Start of Extract provided

I live in Wisconsin and there is no way the majority of the people support what Thompson and McCarthy did. Sure there are always going to be fans who have been extremely spoiled over Favre's 16 years and when they don't reach the Super Bowl will blame him for it and expect Rogers to lead them there without making the big mistake. I'm just grateful for an exciting season and to make the postseason. I hardly put that game all on Favre, yes it was a bad throw but what exactly did the rest of the team do to win that game? Everybody played like crap and McCarthy got outcoached. How many times does Eli have to complete a pass to Burress before you give Al Harris some help? Spoiled indeed. We should expect growing pains with Rogers? Ridiculous this team was ready NOW not years down the road. It's utter stupidity what they did. Emotional feelings yes, but logical moreso. To expect to do better replacing a legend with a guy who's never started a game and proved absolutely nothing is just plane lunacy. Everybody thinks they have the next big thing when they draft a guy and hope he develops into a great QB. How often does this really happen though? For every Peyton Manning there are 10 Ryan Leafs who never pan out. Thompson and McCarthy took a team that was ready to make a Super Bowl run and put it in the hands of a complete unknown. This decision was not based on football, this was personal. To argue that the team is better with Rogers in there rather than Favre is the silliest thing I've ever heard. Spoiled fans indeed. We will see how this all plays out but what Thompson did was utterly shameful.
Thank you for the nice post and apology 1969jets - I agree with you totally in regard to their ill-advised decision and everything else you stated and I, for one, will unite with you and all of the Jets' fans in our admiration for Brett. I will be rooting for you all this year - GO JETS
Thoughts from a Packer fan As someone who never would have thought they would end up on a Jets board for any reason, let me give my 2 cents.
TeriB - I tried to send you a PM but I don't have enough posts to do it. If you like, I can try and see if I can get you into the BF website. They are not accepting new people at the moment but it never hurts to try. Just let me know. BFG73
Or I could just post something blank. I am a Packer fan, first and foremost. I'm not a Packer fan during the good years, I was a fan watching Lynn Dickey, Randy Wright, and Don Majkowski. Good years, bad years, I rooted for the Packers, any team that could help the Packers make the playoffs and any team that played against a Manning. All that being said I've never paid much attention to the AFC, except rooting against the Colts. With Favre now being a Jet, I can't believe I'll be watching and rooting for a New Jersey team. The Packers screwed up this whole thing, as did Favre. But at the end of the season if the Packers go 8-8 (likely), McCarthy or Thompson gets fired. Anything worse, both do. If the Packers season goes south, I hope it goes completely into the tank just to see them get fired. I have nothing against Aaron Rodgers, and this year he's my boy, but he's an unknown quantity. How many 1st round QB's have been a bust? Favre gave the Packers the best chance to win, and now he's wearing a different shade of green.

End of Extract provided
Start of Information provided

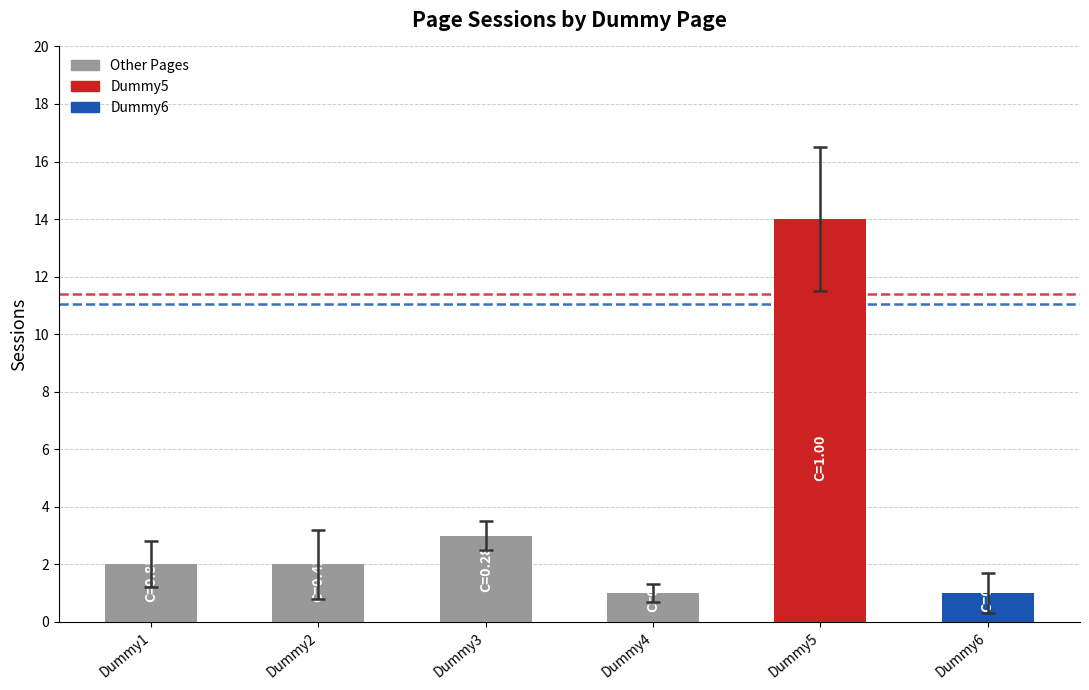

Which label corresponds to the largest value in the chart?

Dummy5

End of Information provided

◆ Written task 1 ◆
In the fan posts, which three quarterbacks does one Packer fan say they watched?
◆ Written task 2 ◆
Quote the fan posts word for word, starting at "Thank you for" and ending at "my 2 cents.".
The data comes from a separate source unrelated to the fan posts.

◆ Worked solution 1 ◆
Lynn Dickey, Randy Wright, and Don Majkowski.

◆ Worked solution 2 ◆
Thank you for the nice post and apology 1969jets - I agree with you totally in regard to their ill-advised decision and everything else you stated and I, for one, will unite with you and all of the Jets' fans in our admiration for Brett. I will be rooting for you all this year - GO JETS
Thoughts from a Packer fan As someone who never would have thought they would end up on a Jets board for any reason, let me give my 2 cents.